Ms. Callaway takes it as far as it can go without going overboard on “Blue Moon,” delivered in the style of Etta James rather than Ella Fitzgerald. On a medley of two Arlen-Koehler weather songs, “Stormy Weather” and “When the Sun Comes Out,” she and her special guest, her sister, the musical theater singer Liz Callaway, push the blues mannerisms right to the edge and possibly just over. However, on Arlen’s “Blues in the Night,” Ms. Callaway lays it on way too thick. Yet on the album, she makes fun of this tendency with the funniest original I have yet heard from her, “The I’m-Too-White-to-Sing-the-Blues Blues,” on which she humorously makes the point that white people can’t sing the blues. At various times in the live show, she both proves and disproves this widely held belief.

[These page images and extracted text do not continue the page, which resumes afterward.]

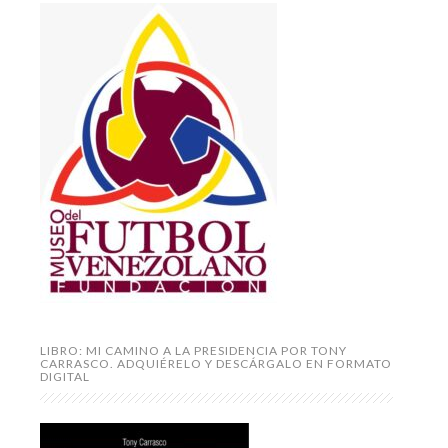
LIBRO: MI CAMINO A LA PRESIDENCIA POR TONY
CARRASCO. ADQUIÉRELO Y DESCÁRGALO EN FORMATO
DIGITAL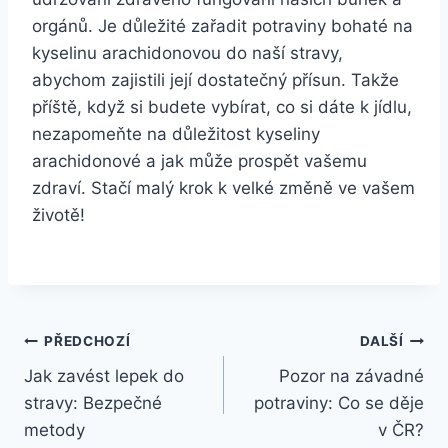
orgánů. Je důležité zařadit potraviny bohaté na
kyselinu arachidonovou do naší stravy,
abychom zajistili její dostatečný přísun. Takže
příště, když si budete vybírat, co si dáte k jídlu,
nezapomeňte na důležitost kyseliny
arachidonové a jak může prospět vašemu
zdraví. Stačí malý krok k velké změně ve vašem
životě!
Navigace
PŘEDCHOZÍ
DALŠÍ
Jak zavést lepek do
Pozor na závadné
pro
stravy: Bezpečné
potraviny: Co se děje
příspěvek
metody
v ČR?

The Wednesday show included some of her familiar vaudeville shtick (like that of Torme, no matter how many times I’ve heard it, I never tire of it), her “Diva Blessing,” and her bit in which she spontaneously cobbles together a somewhat surreal song from random phrases shouted out by the crowd; this one included images of Dame Edna and Billie Holiday encountering jellyfish on the beach. If there’s a more entertaining performer currently working in New York, I have yet to hear her.

***

This Sunday at 7 p.m., there is a benefit concert for one of my own mentors and spiritual fathers, the historian and cornetist Richard M. Sudhalter, whose books (particularly “Bix: Man and Legend” and “Lost Chords”) are an essential part of any jazz education, and who is battling the effects of a stroke and of multiple system atrophy. The concert will take place at St. Peter’s, and the leading attractions, along with the two organizers — the clarinetist Dan Levinson and the trumpeter Randy Sandke — are the outstanding Canadian guitarist and singer Jeff Healey, the pianistsinger Daryl Sherman, and the full Loren Schoenberg big band. It promises to be an outstanding event for a man who has made an outstanding contribution to jazz.